**Source document:**
╔══
Written By: Ran Levi

Part II:  The Most Expensive Failed Software Project Ever

(Read Part I)

In this episode, we’re continuing our discussion about the Software Crisis, which we introduced last week. If you missed that episode, you might want to go back and have a read before listening to this one.

The question we asked was: why do so many large software projects fail so often? THAT is the Software Crisis, a term that was first coined in 1968.

“Failure”, in the context of software, has many aspects: software projects tend to deviate from schedule and budgets, produce software that does not meet the customer’s specs or expectation – and often contains a significant number of errors and bugs. It is a question that troubled many engineers and computer scientists over the years: what makes software so complicated to engineer?

The solutions to this problem changed over the years, along with changes in the business culture of the High Tech world.

The Waterfall Methodology

In the 1960s, The dominant approach to software development – especially when it came to complicated projects – was known as the “Waterfall” methodology. This approach divides the software projects into well-defined stages: first, the customer defines the requirements for the product. A software architect – usually an experienced programmer – creates the outline of the system that fits these requirements, and then a team of programmers writes the actual code that fits this outline. In essence, the Waterfall approach is the same approach a carpenter would use when creating a new piece of furniture: Learn what the customer wants, draw a schematic outline of the product, measure twice – and cut once.

The name “Waterfall” hints at the progression between stages: a new stage in the project will begin only when the last one is complete, just like water flowing down a waterfall. You can’t start writing code until the client has defined their needs and wants. Seems like a sensible approach, and indeed the Waterfall methodology served engineers outside of the software industry for hundreds of years. Why shouldn’t it be used here as well?

But in the last twenty years, the “Waterfall” method has been under constant and profound criticism, coming from software developers and business leaders. The main argument against Waterfall is that even though it served other engineering disciplines, from architecture to electronics – it is not well-suited to the software field.

And why is that? Let’s examine this question through an example which is, most likely, one of the most expensive failures in the history of software engineering.
╚══
**Available data:**
╔══
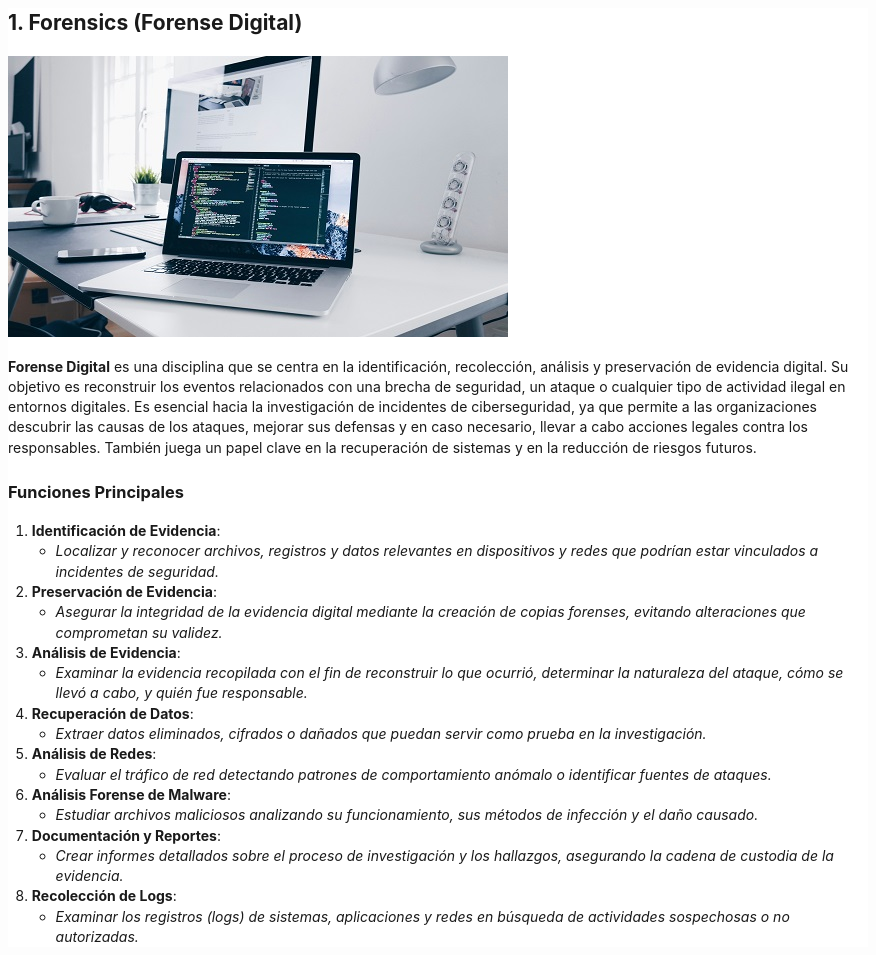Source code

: ## 1. Forensics (Forense Digital)
![Forense](/TAREA_POSTER/Grupo_4/Images/Forense.jpg)

**Forense Digital** es una disciplina que se centra en la identificación, recolección, análisis y preservación de evidencia digital. Su objetivo es reconstruir los eventos relacionados con una brecha de seguridad, un ataque o cualquier tipo de actividad ilegal en entornos digitales.
Es esencial hacia la investigación de incidentes de ciberseguridad, ya que permite a las organizaciones descubrir las causas de los ataques, mejorar sus defensas y en caso necesario, llevar a cabo acciones legales contra los responsables. También juega un papel clave en la recuperación de sistemas y en la reducción de riesgos futuros.

### Funciones Principales

1. **Identificación de Evidencia**:
   - _Localizar y reconocer archivos, registros y datos relevantes en dispositivos y redes que podrían estar vinculados a incidentes de seguridad._   
2. **Preservación de Evidencia**:
   - _Asegurar la integridad de la evidencia digital mediante la creación de copias forenses, evitando alteraciones que comprometan su validez._
3. **Análisis de Evidencia**:
   - _Examinar la evidencia recopilada con el fin de reconstruir lo que ocurrió, determinar la naturaleza del ataque, cómo se llevó a cabo, y quién fue responsable._   
4. **Recuperación de Datos**:
   - _Extraer datos eliminados, cifrados o dañados que puedan servir como prueba en la investigación._
5. **Análisis de Redes**:
   - _Evaluar el tráfico de red detectando patrones de comportamiento anómalo o identificar fuentes de ataques._
6. **Análisis Forense de Malware**:
   - _Estudiar archivos maliciosos analizando su funcionamiento, sus métodos de infección y el daño causado._
7. **Documentación y Reportes**:
   - _Crear informes detallados sobre el proceso de investigación y los hallazgos, asegurando la cadena de custodia de la evidencia._
8. **Recolección de Logs**:
   - _Examinar los registros (logs) de sistemas, aplicaciones y redes en búsqueda de actividades sospechosas o no autorizadas._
╚══
**Activity A:**
Decide whether each statement agrees with the Software Crisis article. For each, answer yes or no and quote the words of the article that settle it.
(i) The term "Software Crisis" was first coined in 1968.
(ii) Under the Waterfall methodology, a new stage of a project can start before the previous stage is finished.
(iii) Criticism of the Waterfall method has come only from software developers.
**Activity B:** Write a continuation of the Software Crisis article, picking up right after its final sentence.

**Task output A:**
(i) Yes: "a term that was first coined in 1968."
(ii) No: "a new stage in the project will begin only when the last one is complete"
(iii) No: "coming from software developers and business leaders."

**Task output B:**
VCF – Virtual Case File

In the year 2000, the FBI decided to replace its entire computer system and network. Many of the agency’s computers were old and outdated and had no longer suited the needs of agents and investigators. Some of the computers still used 1980s green screens and didn’t even support using a mouse…After September 11th, FBI agents had to fax photos of suspects because the software they used couldn’t attach a document to their e-mails! It can’t get much worse than that…

Seal of The FBI - Curious Minds Podcast
Seal of The FBI

Finally, at the end of that year, Congress approved a budget of four hundred million dollars for upgrading the FBI computer system and network. The project was supposed to take three years, and replace all computer stations with modern and capable machines, connected via a fast optic cable network system.

The crowning glory of the new system was a software called VCF, for “Virtual Case File”. VCF was supposed to allow agents at a crime scene to upload documents, images, audio files, and any other investigation material to a central database, in order to cross-reference information on suspects that they could later present in court. The company hired to write the advanced software was called SAIC.

The FBI Goes Waterfall

It’s important to note that the FBI has hundreds of thousands of people, and as most large organizations – it tends to be very bureaucratic and conservative. Naturally, the preferred methodology for the VCF project was the Waterfall, and so the project managers begun by writing an eight hundred page long document that specified all the requirements from the new software. This document was extremely detailed, with sentences like: “In such and such screen, there will be a button on the top left corner. The button’s label will read – ‘E-Mail’.” They didn’t leave the developers a lot of room for questions…

But in an organization as huge and varied as the FBI, it’s doubtful that there is one person, or even one group, who understands the practical daily needs of all the departments and groups for which the program was written. As the project progressed, it became clear that the original requirements didn’t meet the day-to-day needs of agents.

So, special groups were assigned to study the needs of the agents in the field, and they constantly updated the project’s requirements. As you might imagine, the constant changes made the requirements document almost irrelevant to the developers in SAIC who actually wrote the code. The events of September 11th gave the project a new sense of urgency, and the tight schedule soon created conflicts between the programmers and FBI management. The software developers were frustrated over the ever-changing requirements, while FBI agents felt their needs were being ignored.

A Dramatic Failure

Things got worse and worse, and by the beginning of 2003, it was clear that the new software wouldn’t be ready on time. Since the VCF project was deemed a matter of importance to national security, Congress approval an additional budget of two hundred million dollars. But that didn’t help either.

In December of 2003, a year after it was supposed to be ready, SAIC finally released the VCF’s first version. The FBI rejected it almost immediately! Not only was the software buggy and error-prone, it also lacked basic functions like “bookmarking” and search history. It was totally inadequate for field or office work.

In an effort to save the failing project, the FBI invited a committee of outside experts to consult the agency. One of the committee members, Professor Matt Blaze, later said that he and his colleagues were shocked once they analyzed the software. He jokingly told a reporter later, quote, “That was a little bit horrifying. A bunch of us were planning on committing a crime spree the day they switched over. If the new system didn’t work, it would have just put the FBI out of business.”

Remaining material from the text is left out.